Saved entries
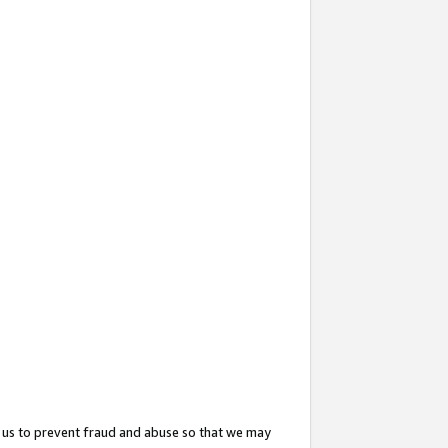
 us to prevent fraud and abuse so that we may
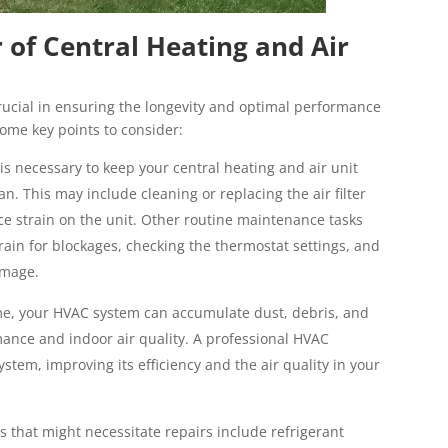
of Central Heating and Air
ucial in ensuring the longevity and optimal performance
some key points to consider:
 necessary to keep your central heating and air unit
pan. This may include cleaning or replacing the air filter
ce strain on the unit. Other routine maintenance tasks
ain for blockages, checking the thermostat settings, and
amage.
ime, your HVAC system can accumulate dust, debris, and
mance and indoor air quality. A professional HVAC
stem, improving its efficiency and the air quality in your
hat might necessitate repairs include refrigerant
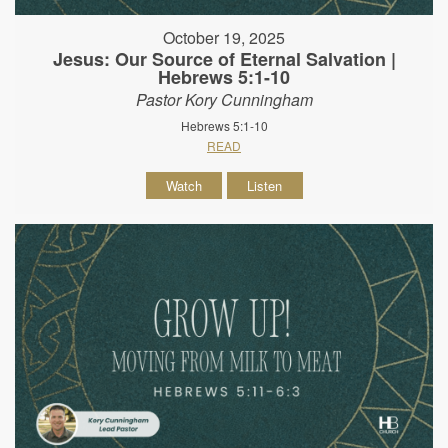
October 19, 2025
Jesus: Our Source of Eternal Salvation |
Hebrews 5:1-10
Pastor Kory Cunningham
Hebrews 5:1-10
READ
Watch
Listen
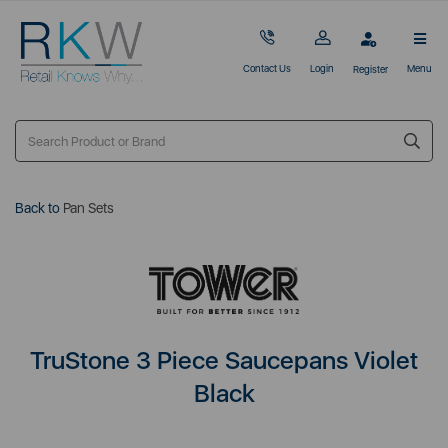
Contact Us
Login
Menu
Register
Back to
Pan Sets
TruStone 3 Piece Saucepans Violet
Black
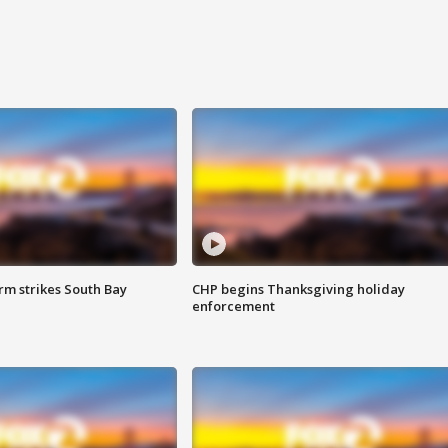
m strikes South Bay
CHP begins Thanksgiving holiday
enforcement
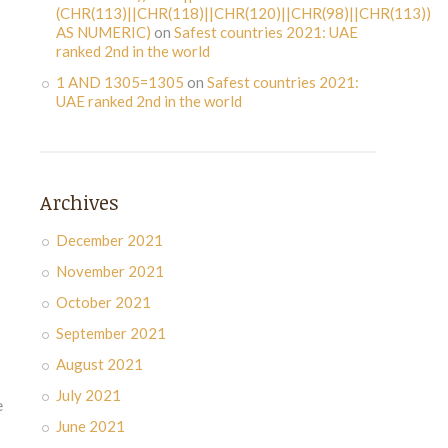
(CHR(113)||CHR(118)||CHR(120)||CHR(98)||CHR(113))
AS NUMERIC)
on
Safest countries 2021: UAE
ranked 2nd in the world
1 AND 1305=1305
on
Safest countries 2021:
UAE ranked 2nd in the world
Archives
December 2021
November 2021
October 2021
September 2021
August 2021
July 2021
e
June 2021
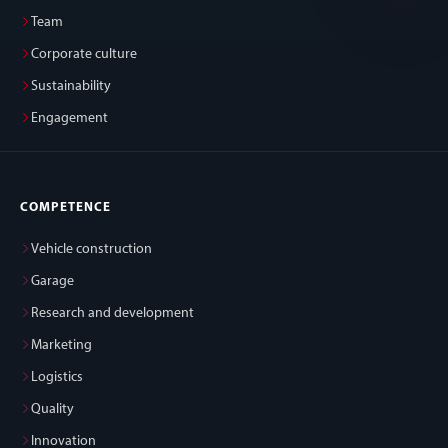
Team
Corporate culture
Sustainability
Engagement
COMPETENCE
Vehicle construction
Garage
Research and development
Marketing
Logistics
Quality
Innovation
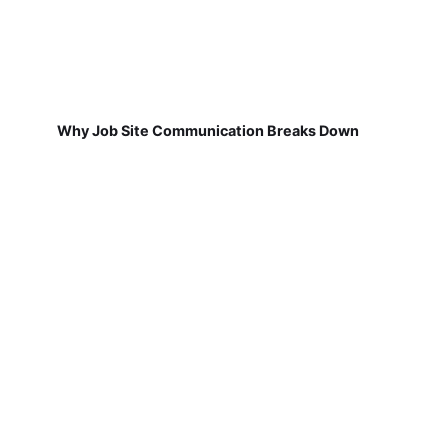
Why Job Site Communication Breaks Down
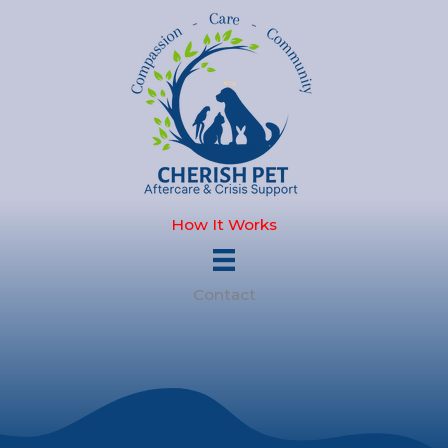
Skip
to
content
How It Works
Contact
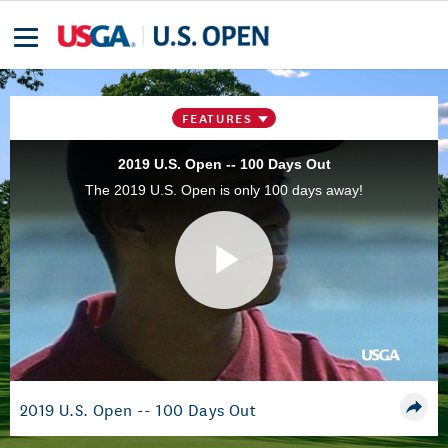
FEATURES
2019 U.S. Open -- 100 Days Out
The 2019 U.S. Open is only 100 days away!
Play
Video
2019 U.S. Open -- 100 Days Out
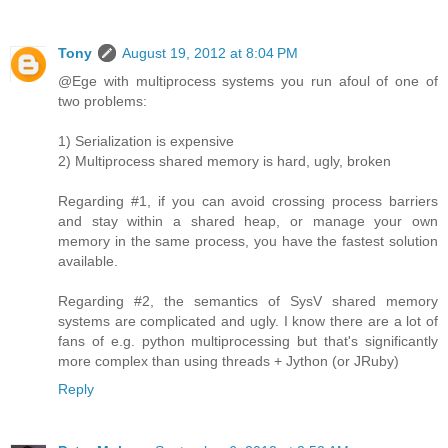
Tony
August 19, 2012 at 8:04 PM
@Ege with multiprocess systems you run afoul of one of
two problems:
1) Serialization is expensive
2) Multiprocess shared memory is hard, ugly, broken
Regarding #1, if you can avoid crossing process barriers
and stay within a shared heap, or manage your own
memory in the same process, you have the fastest solution
available.
Regarding #2, the semantics of SysV shared memory
systems are complicated and ugly. I know there are a lot of
fans of e.g. python multiprocessing but that's significantly
more complex than using threads + Jython (or JRuby)
Reply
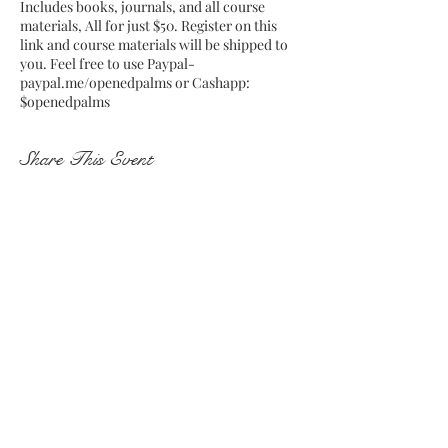
Includes books, journals, and all course
materials, All for just $50. Register on this
link and course materials will be shipped to
you. Feel free to use Paypal-
paypal.me/openedpalms or Cashapp:
$openedpalms
Share This Event
Subscribe and stay on top of my
latest news and events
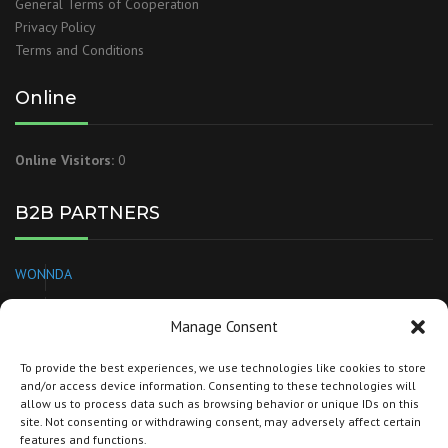
General Terms of Cooperation
Privacy Policy
Terms and Conditions
Online
Online Visitors:
0
B2B PARTNERS
WONNDA
EUROPAGES
Manage Consent
NEEDL
To provide the best experiences, we use technologies like cookies to store
and/or access device information. Consenting to these technologies will
BRANDSPARKLE
allow us to process data such as browsing behavior or unique IDs on this
site. Not consenting or withdrawing consent, may adversely affect certain
TORG
features and functions.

ACTION ITEM:
Omit each image and transcribe the remaining records word for word.

ANSWER BELOW:
 us to prevent fraud and abuse so that we may
of Central Heating and Air
ucial in ensuring the longevity and optimal performance
some key points to consider:
 necessary to keep your central heating and air unit
pan. This may include cleaning or replacing the air filter
ce strain on the unit. Other routine maintenance tasks
ain for blockages, checking the thermostat settings, and
amage.
ime, your HVAC system can accumulate dust, debris, and
mance and indoor air quality. A professional HVAC
stem, improving its efficiency and the air quality in your
hat might necessitate repairs include refrigerant
October 19, 2025
Jesus: Our Source of Eternal Salvation |
Hebrews 5:1-10
Pastor Kory Cunningham
Hebrews 5:1-10
READ
Watch
Listen
Contact Us
Login
Menu
Register
Back to
Pan Sets
TruStone 3 Piece Saucepans Violet
Black
m strikes South Bay
CHP begins Thanksgiving holiday
enforcement
(CHR(113)||CHR(118)||CHR(120)||CHR(98)||CHR(113))
AS NUMERIC)
on
Safest countries 2021: UAE
ranked 2nd in the world
1 AND 1305=1305
on
Safest countries 2021:
UAE ranked 2nd in the world
Archives
December 2021
November 2021
October 2021
September 2021
August 2021
July 2021
e
June 2021
Team
Corporate culture
Sustainability
Engagement
COMPETENCE
Vehicle construction
Garage
Research and development
Marketing
Logistics
Quality
Innovation
Why Job Site Communication Breaks Down
Skip
to
content
How It Works
Contact
FEATURES
2019 U.S. Open -- 100 Days Out
The 2019 U.S. Open is only 100 days away!
Play
Video
2019 U.S. Open -- 100 Days Out
Tony
August 19, 2012 at 8:04 PM
@Ege with multiprocess systems you run afoul of one of
two problems:
1) Serialization is expensive
2) Multiprocess shared memory is hard, ugly, broken
Regarding #1, if you can avoid crossing process barriers
and stay within a shared heap, or manage your own
memory in the same process, you have the fastest solution
available.
Regarding #2, the semantics of SysV shared memory
systems are complicated and ugly. I know there are a lot of
fans of e.g. python multiprocessing but that's significantly
more complex than using threads + Jython (or JRuby)
Reply
Includes books, journals, and all course
materials, All for just $50. Register on this
link and course materials will be shipped to
you. Feel free to use Paypal-
paypal.me/openedpalms or Cashapp:
$openedpalms
Share This Event
Subscribe and stay on top of my
latest news and events
General Terms of Cooperation
Privacy Policy
Terms and Conditions
Online
Online Visitors:
0
B2B PARTNERS
WONNDA
EUROPAGES
Manage Consent
NEEDL
To provide the best experiences, we use technologies like cookies to store
and/or access device information. Consenting to these technologies will
BRANDSPARKLE
allow us to process data such as browsing behavior or unique IDs on this
site. Not consenting or withdrawing consent, may adversely affect certain
TORG
features and functions.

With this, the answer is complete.